Text the following code: XVRL71 £1 tothis number: 70070
(Text donations are brought to you by JustGiving’s partnership with Vodafone. Thanks to Vodafone, there is no fee and 100% of text donations goes to your charity. You can find out more about JustTextGiving here.) - If you are a blogger, write a post telling the story of your birth and link it up
- Donate a tweet or a facebook status, including a link to the campaign: http://www.savethechildren.org.uk/build-it-for-babies using the #builditforbabies hashtag
How your donations will save lives:
- £5 can buy a brick – the most basic requirement for our new centres
- £14 can buy a set of scales for weighing babies
- £29 can buy a baby resuscitation kit to deliver vital oxygen to babies born with breathing difficulties
- £75 can buy a delivery bed so that every mother can be as comfortable as possible during labour
- £150 could pay for a health worker for a month so they can help delivery babies, and give life-saving treatment to sick children
- £2,500 can help build a well to provide clean water for the clinic and keep families safe from deadly diseases
Further Info:
- You can keep up to date with the Build It for Babies Campaign by following Save the Children on Facebook and Twitter.
- From April 23rd you can visit a virtual clinic to see exactly how your money is helping.
- You can visit the Blog It for Babies website, set up by parent blogger – Mammasaurus who is touring the country on a week-long fundraising trip.
- And you can follow the #blogitforbabies and #builditforbabies hashtags on Twitter for the most up to date info on the campaign.
Thank you for sharing! I am just mentally bracing myself to write my birth story, it’s so upsetting to think of how things could have panned out if we had just been born in another country isn’t it?
x
Author
It really is, just writing those few points about my own made me realise that I still have not dealt with it. To think what might have been if I had not had so much help available and on hand, is just too upsetting to think about.
spookily sounds similar to my experience and weirdly probably had our c sections in the same theatre! thank you for sharing
Author
Yes, probably did!
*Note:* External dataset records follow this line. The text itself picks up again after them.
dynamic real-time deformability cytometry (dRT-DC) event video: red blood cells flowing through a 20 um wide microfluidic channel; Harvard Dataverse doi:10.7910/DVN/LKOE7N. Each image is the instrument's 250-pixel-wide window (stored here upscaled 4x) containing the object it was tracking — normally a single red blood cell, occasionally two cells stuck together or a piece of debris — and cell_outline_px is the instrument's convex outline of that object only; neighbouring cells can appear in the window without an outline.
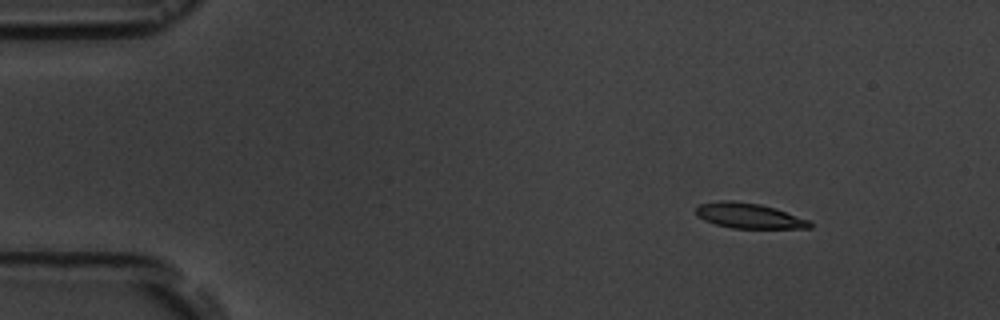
{"species": "common noctule bat (a hibernating species)", "species_latin": "Nyctalus noctula", "temperature_condition": "room temperature", "stored_images_in_passage": 6, "camera_frame_rate_fps": 3000, "um_per_image_px": 0.085, "animal": {"sex": "male", "body_mass_g": 19.5, "forearm_length_mm": 54.6}, "frame": {"image": 1, "passage_image": 1, "time_ms": 0.0, "image_size_px": [1000, 320], "cell_outline_px": [[812, 228], [732, 228], [716, 224], [704, 220], [696, 212], [696, 208], [700, 204], [720, 200], [732, 200], [760, 204], [776, 208], [808, 220], [812, 224]], "centroid_in_image_um": [63.66, 18.33], "position_along_channel_um": 21.3, "area_um2": 16.59}}
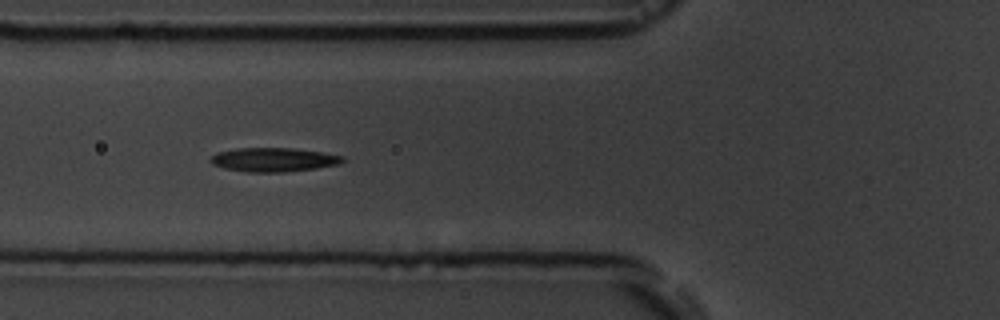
{"frame": {"image": 2, "passage_image": 5, "time_ms": 4.667, "image_size_px": [1000, 320], "cell_outline_px": [[344, 160], [340, 164], [316, 168], [284, 172], [248, 172], [224, 168], [212, 164], [208, 160], [216, 152], [236, 148], [296, 148], [344, 156]], "centroid_in_image_um": [23.23, 13.57], "position_along_channel_um": 102.6, "area_um2": 18.5}}
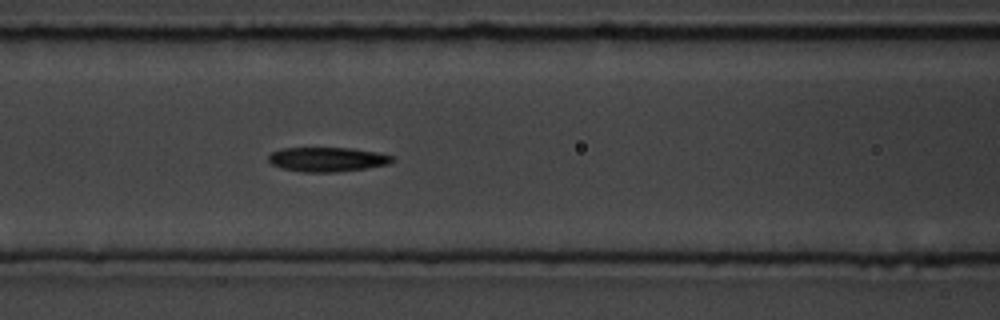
{"frame": {"image": 3, "passage_image": 6, "time_ms": 5.667, "image_size_px": [1000, 320], "cell_outline_px": [[396, 160], [388, 164], [368, 168], [336, 172], [300, 172], [284, 168], [272, 164], [268, 160], [268, 156], [272, 152], [280, 148], [352, 148], [380, 152], [396, 156]], "centroid_in_image_um": [27.89, 13.54], "position_along_channel_um": 138.7, "area_um2": 17.86}}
Is probably more common that we think 🙂
A brilliant post Sarah – sounds like an awful ordeal for you – but, like you say, glad there was a happy ending X
Author
Thanks Anya, at the time it did not feel like an awful ordeal – it is just looking back on it that makes me shudder! xx
Both my babes were emergency C-Section – the second more emergency than the first – I truly believe that one or both of them and possibly me too would have died if we’d been in Bangladesh not in Basingstoke. I know everyone’s feelings about their birth experiences are very personal, but I am truly grateful that the facilities were available for me to have to sections and that mny kids are here today. Thanks for sharing!
Author
Me too, the stories I heard about the conditions for mothers and babies in Bangladesh have really helped me to put my own experience into persepective.
I really hope we can raise awareness for this campaign so more women can get the care they deserve.